U.S. Poultry Industry Set to Rebound 2010
By U.S. Poultry & Egg AssociationFeatures Profiles Researchers
U.S. Poultry Industry Set to Rebound 2010
The coming year will be profitable for U.S. broiler producers, and the U.S. economy will continue its recovery from recession this year, according to a panel of economists who spoke at the 2010 Poultry Market Intelligence Forum held during the International Poultry Expo.
Feb. 5, 2010, Atlanta – The
coming year will be a profitable one for U.S. broiler producers, and
the U.S. economy will continue its recovery from recession this year,
according to a panel of economists who spoke at the 2010 Poultry Market
Intelligence Forum held during the International Poultry Expo.
The Forum is a joint effort of U.S. Poultry & Egg Association and the National Poultry & Food Distributors Association.
Dr. Donald Ratajczak, a prominent economic consultant, said that restraints on the availability of financing have had a major impact on economic activity. As the restraints have eased, economic activity has picked up.
One example cited by Ratajczak was the impact that falling used car values had on the availability of new car leases, which in turn hurt new car sales. He said that the “Cash for Clunkers Program” actually has helped correct this problem. Cash for Clunkers put new cars on the road without adding used cars to the market. This gave a boost to used car prices, which in turn encouraged lease availability, and boosted new car leases late in 2009.
Restraints on credit forced many companies to reduce inventories of finished goods to improve their cash positions, according to Ratajczak. As inventories fell towards the end of 2009, companies began to increase production. Ratajczak said that this inventory effect helped lead to a 5.7% increase in GDP in the fourth quarter of 2009.
However, U.S. consumers are still not enthusiastic about the economy. They have suffered a real loss of wealth because of declines in the stock market and home prices. Consumers are increasing savings levels to help offset their loss in wealth, and this will dampen growth in consumer spending. He said that he expects consumer spending in the U.S. to increase by 2-2.5% in 2010.
Ratajczak added that he thinks that stocks are still somewhat undervalued based on the levels that he expects corporate earnings will rebound to this year. He predicted that the Dow Jones Industrial average will exceed 12,000 at the end of this year.
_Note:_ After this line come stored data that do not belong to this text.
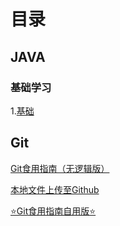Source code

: # 目录
## JAVA
### 基础学习
1.[基础](JAVA/基础学习/基础.md)

## Git
[Git食用指南（无逻辑版）](GIT操作/Git食用指南（无逻辑版）.md)

[本地文件上传至Github](GIT操作/文件上传至Github(单次).md)

[⭐Git食用指南自用版⭐](GIT操作/Git食用指南自用版.md)
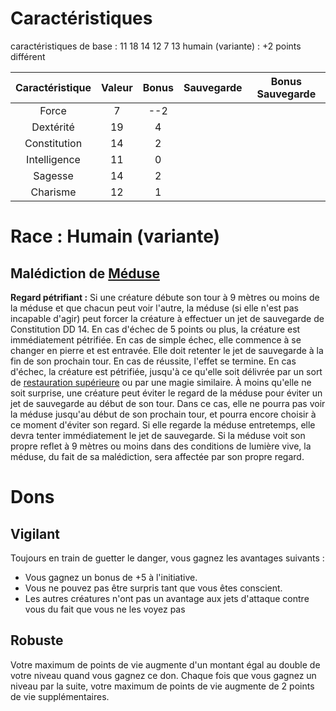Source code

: # Caractéristiques
caractéristiques de base : 11 18 14 12 7 13
humain (variante) : +2 points différent

| Caractéristique | Valeur | Bonus | Sauvegarde | Bonus Sauvegarde |
| :-------------: | :----: | :---: | :--------: | :--------------: |
|      Force      |   7    |  --2  |            |                  |
|    Dextérité    |   19   |   4   |            |                  |
|  Constitution   |   14   |   2   |            |                  |
|  Intelligence   |   11   |   0   |            |                  |
|     Sagesse     |   14   |   2   |            |                  |
|    Charisme     |   12   |   1   |            |                  |
# Race : Humain (variante)
## Malédiction de [Méduse](https://www.aidedd.org/dnd/monstres.php?vf=meduse)
**Regard pétrifiant :**  Si une créature débute son tour à 9 mètres ou moins de la méduse et que chacun peut voir l'autre, la méduse (si elle n'est pas incapable d'agir) peut forcer la créature à effectuer un jet de sauvegarde de Constitution DD 14. En cas d'échec de 5 points ou plus, la créature est immédiatement pétrifiée. En cas de simple échec, elle commence à se changer en pierre et est entravée. Elle doit retenter le jet de sauvegarde à la fin de son prochain tour. En cas de réussite, l'effet se termine. En cas d'échec, la créature est pétrifiée, jusqu'à ce qu'elle soit délivrée par un sort de [restauration supérieure](https://www.aidedd.org/dnd/sorts.php?vf=restauration-superieure) ou par une magie similaire. À moins qu'elle ne soit surprise, une créature peut éviter le regard de la méduse pour éviter un jet de sauvegarde au début de son tour. Dans ce cas, elle ne pourra pas voir la méduse jusqu'au début de son prochain tour, et pourra encore choisir à ce moment d'éviter son regard. Si elle regarde la méduse entretemps, elle devra tenter immédiatement le jet de sauvegarde. Si la méduse voit son propre reflet à 9 mètres ou moins dans des conditions de lumière vive, la méduse, du fait de sa malédiction, sera affectée par son propre regard.
# Dons
## Vigilant
Toujours en train de guetter le danger, vous gagnez les avantages suivants : 
- Vous gagnez un bonus de +5 à l'initiative. 
- Vous ne pouvez pas être surpris tant que vous êtes conscient. 
- Les autres créatures n'ont pas un avantage aux jets d'attaque contre vous du fait que vous ne les voyez pas
## Robuste
Votre maximum de points de vie augmente d'un montant égal au double de votre niveau quand vous gagnez ce don. Chaque fois que vous gagnez un niveau par la suite, votre maximum de points de vie augmente de 2 points de vie supplémentaires.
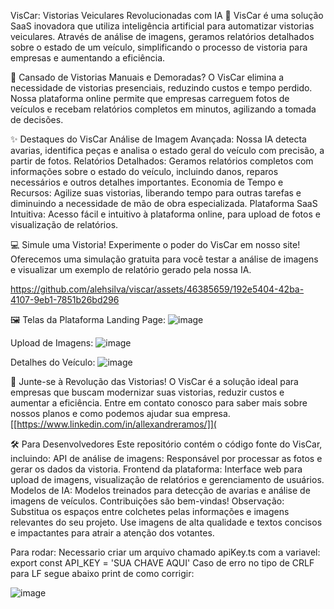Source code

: VisCar: Vistorias Veiculares Revolucionadas com IA 🚀
VisCar é uma solução SaaS inovadora que utiliza inteligência artificial para automatizar vistorias veiculares. 
Através de análise de imagens, geramos relatórios detalhados sobre o estado de um veículo, simplificando o processo de vistoria para empresas e aumentando a eficiência.

🤯 Cansado de Vistorias Manuais e Demoradas?
O VisCar elimina a necessidade de vistorias presenciais, reduzindo custos e tempo perdido.
Nossa plataforma online permite que empresas carreguem fotos de veículos e recebam relatórios completos em minutos, agilizando a tomada de decisões.

✨ Destaques do VisCar
Análise de Imagem Avançada: Nossa IA detecta avarias, identifica peças e analisa o estado geral do veículo com precisão, a partir de fotos.
Relatórios Detalhados: Geramos relatórios completos com informações sobre o estado do veículo, incluindo danos, reparos necessários e outros detalhes importantes.
Economia de Tempo e Recursos: Agilize suas vistorias, liberando tempo para outras tarefas e diminuindo a necessidade de mão de obra especializada.
Plataforma SaaS Intuitiva: Acesso fácil e intuitivo à plataforma online, para upload de fotos e visualização de relatórios.

💻 Simule uma Vistoria!
Experimente o poder do VisCar em nosso site! Oferecemos uma simulação gratuita para você testar a análise de imagens e visualizar um exemplo de relatório gerado pela nossa IA.


https://github.com/alehsilva/viscar/assets/46385659/192e5404-42ba-4107-9eb1-7851b26bd296


🖼️ Telas da Plataforma
Landing Page:
![image](https://github.com/alehsilva/viscar/assets/46385659/38457ed1-fddb-4503-8898-a894fbc7d082)

Upload de Imagens:
![image](https://github.com/alehsilva/viscar/assets/46385659/4cbc29eb-85ca-4248-8736-de81e66f0254)

Detalhes do Veículo:
![image](https://github.com/alehsilva/viscar/assets/46385659/50d878bc-b9c9-44f1-969f-5280028ac9be)

🚀 Junte-se à Revolução das Vistorias!
O VisCar é a solução ideal para empresas que buscam modernizar suas vistorias, reduzir custos e aumentar a eficiência. Entre em contato conosco para saber mais sobre nossos planos e como podemos ajudar sua empresa.
[[https://www.linkedin.com/in/allexandreramos/]](

🛠️ Para Desenvolvedores
Este repositório contém o código fonte do VisCar, incluindo:
API de análise de imagens: Responsável por processar as fotos e gerar os dados da vistoria.
Frontend da plataforma: Interface web para upload de imagens, visualização de relatórios e gerenciamento de usuários.
Modelos de IA: Modelos treinados para detecção de avarias e análise de imagens de veículos.
Contribuições são bem-vindas!
Observação: Substitua os espaços entre colchetes pelas informações e imagens relevantes do seu projeto. Use imagens de alta qualidade e textos concisos e impactantes para atrair a atenção dos votantes.


Para rodar:
Necessario criar um arquivo chamado apiKey.ts com a variavel: export const API_KEY = 'SUA CHAVE AQUI'
Caso de erro no tipo de CRLF para LF segue abaixo print de como corrigir:

![image](https://github.com/alehsilva/viscar/assets/46385659/a777ae75-c48b-4fed-b6d3-4c13d67852fa)

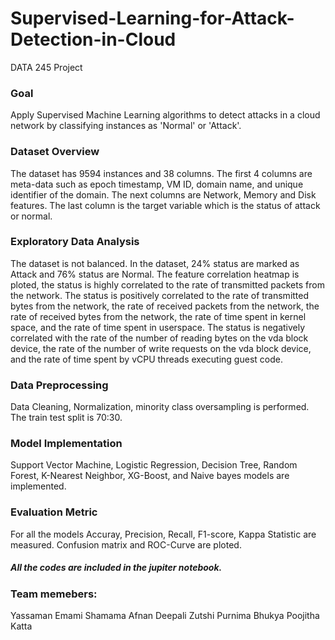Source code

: # Supervised-Learning-for-Attack-Detection-in-Cloud
DATA 245 Project
### Goal
Apply Supervised Machine Learning algorithms to detect attacks in a cloud network by classifying  instances as 'Normal' or 'Attack'. 
### Dataset Overview
The dataset has 9594 instances and 38 columns. The first 4 columns are meta-data such as epoch timestamp, VM ID, domain name, and unique identifier of the domain. The next columns are Network, Memory and Disk features. The last column is the target variable which is the status of attack or normal.
### Exploratory Data Analysis
The dataset is not balanced. In the dataset, 24%  status are marked as Attack and 76% status are Normal. 
The feature correlation heatmap is ploted, the status is highly correlated to the rate of transmitted packets from the network. The status is positively correlated to the rate of transmitted bytes from the network, the rate of received packets from the network, the rate of received bytes from the network, the rate of time spent in kernel space, and the rate of time spent in userspace. The status is negatively correlated with the rate of the number of reading bytes on the vda block device, the rate of the number of write requests on the vda block device, and the rate of time spent by vCPU threads executing guest code.
### Data Preprocessing
Data Cleaning, Normalization, minority class oversampling is performed. The train test split is 70:30.
### Model Implementation
Support Vector Machine, Logistic Regression, Decision Tree, Random Forest, K-Nearest Neighbor, XG-Boost, and Naive bayes models are implemented.
### Evaluation Metric
For all the models Accuray, Precision, Recall, F1-score, Kappa Statistic are measured. Confusion matrix and ROC-Curve are ploted.
##### All the codes are included in the jupiter notebook.

### Team memebers:
Yassaman Emami
Shamama Afnan
Deepali Zutshi
Purnima Bhukya
Poojitha Katta
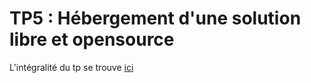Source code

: # TP5 : Hébergement d'une solution libre et opensource

L'intégralité du tp se trouve [ici](https://github.com/charles-brun/jellyfin-server)
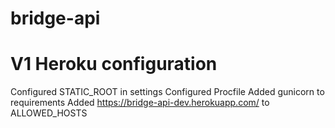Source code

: # bridge-api


# V1 Heroku configuration
Configured STATIC_ROOT in settings
Configured Procfile
Added gunicorn to requirements
Added https://bridge-api-dev.herokuapp.com/ to ALLOWED_HOSTS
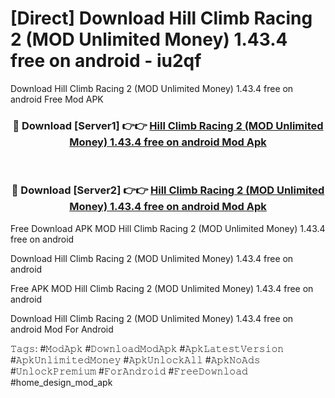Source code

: # [Direct] Download Hill Climb Racing 2 (MOD Unlimited Money) 1.43.4 free on android - iu2qf
Download Hill Climb Racing 2 (MOD Unlimited Money) 1.43.4 free on android Free Mod APK

<div align="center">
<h3>🔴 Download [Server1] 👉👉 <a href="https://apk-comot.site?title=Hill_Climb_Racing_2_(MOD_Unlimited_Money)_1.43.4_free_on_android">Hill Climb Racing 2 (MOD Unlimited Money) 1.43.4 free on android Mod Apk</a></h3><br>

<h3>🔴 Download [Server2] 👉👉 <a href="https://apk-comot.site?title=Hill_Climb_Racing_2_(MOD_Unlimited_Money)_1.43.4_free_on_android">Hill Climb Racing 2 (MOD Unlimited Money) 1.43.4 free on android Mod Apk</a></h3>
</div>


Free Download APK MOD Hill Climb Racing 2 (MOD Unlimited Money) 1.43.4 free on android

Download Hill Climb Racing 2 (MOD Unlimited Money) 1.43.4 free on android 

Free APK MOD Hill Climb Racing 2 (MOD Unlimited Money) 1.43.4 free on android 

Download Hill Climb Racing 2 (MOD Unlimited Money) 1.43.4 free on android Mod For Android

𝚃𝚊𝚐𝚜: #𝙼𝚘𝚍𝙰𝚙𝚔 #𝙳𝚘𝚠𝚗𝚕𝚘𝚊𝚍𝙼𝚘𝚍𝙰𝚙𝚔 #𝙰𝚙𝚔𝙻𝚊𝚝𝚎𝚜𝚝𝚅𝚎𝚛𝚜𝚒𝚘𝚗 #𝙰𝚙𝚔𝚄𝚗𝚕𝚒𝚖𝚒𝚝𝚎𝚍𝙼𝚘𝚗𝚎𝚢 #𝙰𝚙𝚔𝚄𝚗𝚕𝚘𝚌𝚔𝙰𝚕𝚕 #𝙰𝚙𝚔𝙽𝚘𝙰𝚍𝚜 #𝚄𝚗𝚕𝚘𝚌𝚔𝙿𝚛𝚎𝚖𝚒𝚞𝚖 #𝙵𝚘𝚛𝙰𝚗𝚍𝚛𝚘𝚒𝚍 #𝙵𝚛𝚎𝚎𝙳𝚘𝚠𝚗𝚕𝚘𝚊𝚍 #home_design_mod_apk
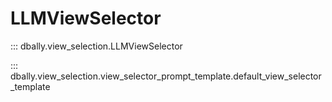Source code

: # LLMViewSelector

::: dbally.view_selection.LLMViewSelector

::: dbally.view_selection.view_selector_prompt_template.default_view_selector_template

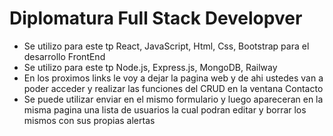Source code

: # Diplomatura Full Stack Developver
 - Se utilizo para este tp React, JavaScript, Html, Css, Bootstrap para el desarrollo FrontEnd
 - Se utilizo para este tp Node.js, Express.js, MongoDB, Railway
 - En los proximos links le voy a dejar la pagina web y de ahi ustedes van a poder acceder y realizar las funciones del CRUD en la ventana Contacto
 - Se puede utilizar enviar en el mismo formulario y luego apareceran en la misma pagina una lista de usuarios la cual  podran editar y borrar los mismos con sus propias alertas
Better poultry meat prices in 2010
Dr. Paul Aho, Poultry Perspective, said that he expects U.S. bulk leg quarter prices will be lower in the first half of 2010 than they were in the same period in 2009. In the second half of the year, he expects leg quarter prices will exceed year before levels and will end the year around $0.10 per pound higher than at the end of 2009. He said that trade difficulties with Russia will create a drag on leg quarters early in 2009, but he expects some resolution to the dispute and that Russia will buy U.S. leg quarters in 2010.
Boneless skinless breast meat prices should be higher in the U.S. throughout 2010 than in 2009, according to Aho.
Outstanding live performance continues for industry
Mike Donohue, Agri Stats, said that because of higher grain and energy prices, live production performance is more important than it has been in 20 years. Fortunately, 2009 was an outstanding year for the U.S. industry in terms of live performance.
Donohue credited a number of factors for the long term trend of improvement, including improvements in bird genetics and in on-farm equipment and housing. Average livability for the industry was over 96% in 2009, up 1.5% from 20 years ago. Improved flock health has also resulted in a roughly two thirds reduction in the rate of field condemnations at the processing plant from the levels of 20 years ago. Donohue also explained that some of 2009’s outstanding live broiler performance can be attributed to increased downtime between broiler flocks which was a result of production cutbacks.
The range between the best and poorest performing companies in terms of feed cost per live pound of broiler has increased from around $0.05 per pound in 2005 to $0.11 per pound in 2009. Donohue said that this increased spread results from the costs of grain purchasing positions, logistics of moving grain and differences in bird performance.
Subsidized corn-based ethanol production in the U.S. continues to cost the U.S. broiler, turkey and egg industries billions of dollars, according to Donohue. Over the last 2.5 years he estimated that based on Agri Stats data, U.S. poultry producers have spent $18.5 billion more for corn because of the ethanol mandates, subsidies and tariffs.
Commenting on projected profitability of the U.S. poultry industry, Donohue said, “2010 should be a good year for the industry.”